No, as we have said, for such claims will have their day; but the disciples were not in the spiritual intelligence of the moment through which they were passing.

They had not “the mind of Christ”; they did not discern the time so as to know what Israel ought to do, 1 Chronicles 12:32 ; they were not distinguishing things that differ; they were not rightly dividing the word of truth.

This was their error: “Ye know not what manner of spirit ye are of, for the Son of man is not come to destroy men’s lives, but to save them”. It was not a wrong principle of moral action which the Lord discovers in their souls, but ignorance of the real or divine character of the moment through which they were passing.
They did not perceive – what thousands (disciples of this day, as they were of that day) do not yet perceive – that the path of Christ to glory does not lie through the judgment of the world, but through the surrender of it; not through self-vindication, but through self-renunciation.

This was their mistake, and this is what the Lord rebuked.
They naturally thought that this indignity must be recognised; that, if the prospect of glory was filling the mind of their Master, and if they themselves, in the spirit of such a moment, had gone before His face to prepare His way, whatever stands in the way must surely be set aside.
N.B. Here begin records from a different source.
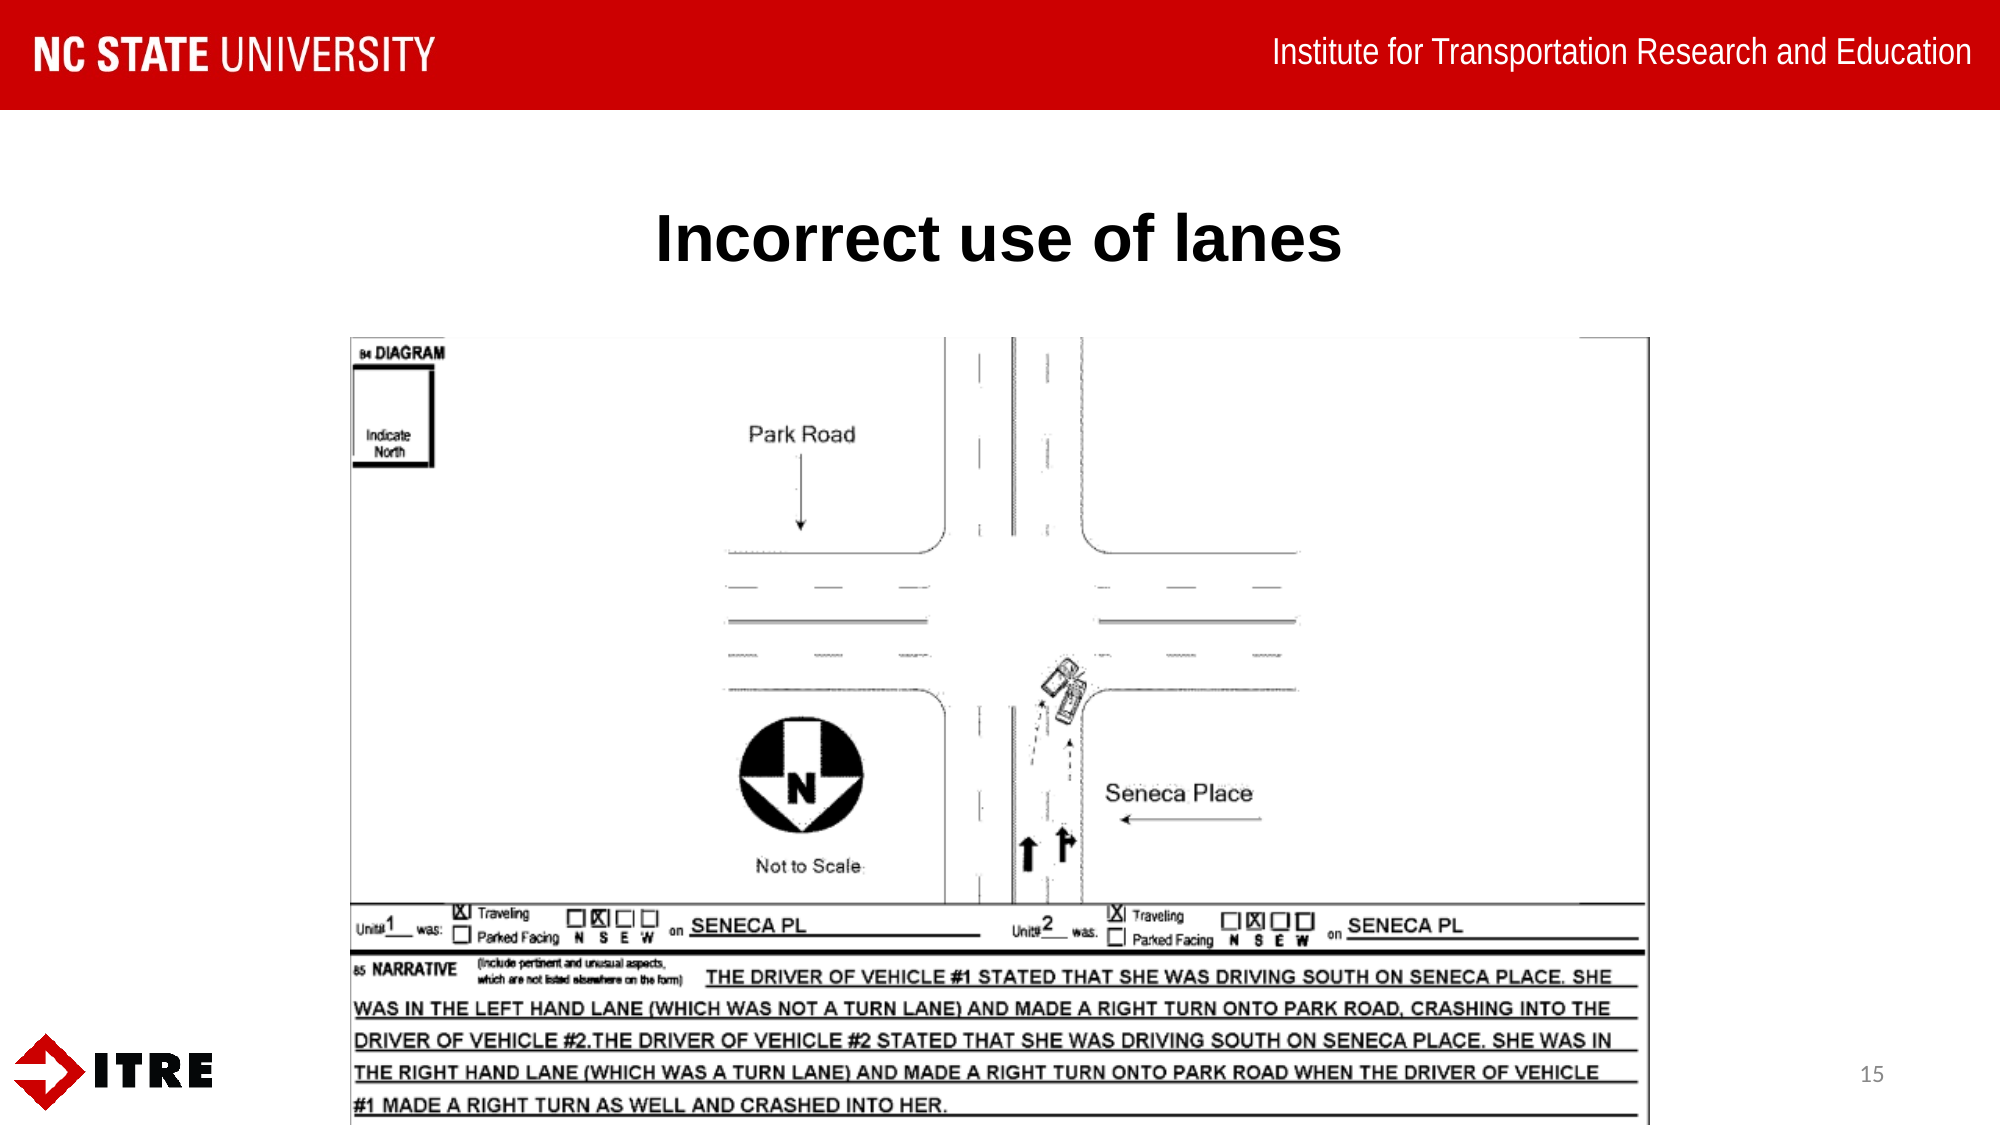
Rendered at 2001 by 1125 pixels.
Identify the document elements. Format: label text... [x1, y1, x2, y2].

picture [14, 1033, 212, 1111]
picture [0, 0, 2000, 110]
slide_number 15 [1655, 1042, 1900, 1103]
picture [350, 337, 1650, 1125]
title Incorrect use of lanes [99, 147, 1900, 323]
Nature judged thus; and nature thus judging would be justified by the moral sense of man.

But the mind of Christ has its peculiar way, and nothing guides the saint fully but that: analogy will not do, there must be the spiritual mind to try and challenge even analogies.

Certain correspondences were remarkable here: Elijah was but a stage or two from the glory, just going onward to be “received up”, when he smote again and again the captains and their fifties.
He was on a hill, full of great anticipations, we may say, and the chariots and horsemen of Israel and his heavenly journey were lying but a little before him in vision.

The soul of their Master appeared to the disciples on this occasion to be much in company with that of Elijah. But analogies will not do, and the use of them here was confounding everything, taking the Lord Jesus out of His day of grace into the time of His judgments; inviting Him or urging Him to act in the spirit of the times of Revelation 11 when He was in the hour of Luke 4.

The witnesses of Revelation 11 may go to heaven through the destruction of their enemies, fire going out of their mouth to consume them that hurt them, as after the pattern of Elijah; but analogies are not the rule.

They must be challenged by that “mind of Christ” which distinguishes things that differ, and which teaches in the light of the word that Jesus goes to heaven through a path which procures the salvation and not the destruction of men; through His renunciation of the world and not His judgment of it.

Elijah avenged himself on the insulting captains and then went to heaven; the witnesses will ascend to heaven, and their enemies shall behold them, Revelation 11:3-11. But Jesus takes the form of a servant, and is obedient unto death, and then God highly exalts Him. And so the saint: so the church. “Ye are they which have continued with me in my temptations. I appoint unto you a kingdom, as my Father hath appointed me”.

Here was the mistake: here was the not knowing what manner of spirit they were of. Analogy strongly favoured the motion of their minds. The moral sense, which judges according to man’s thoughts and not in the light of God’s mysteries, justified it.
But He who divinely distinguishes things that differ rebuked it: “Ye know not what manner of spirit ye are of”. The way of the disciples here would have disturbed everything, counteracting all the purpose of God.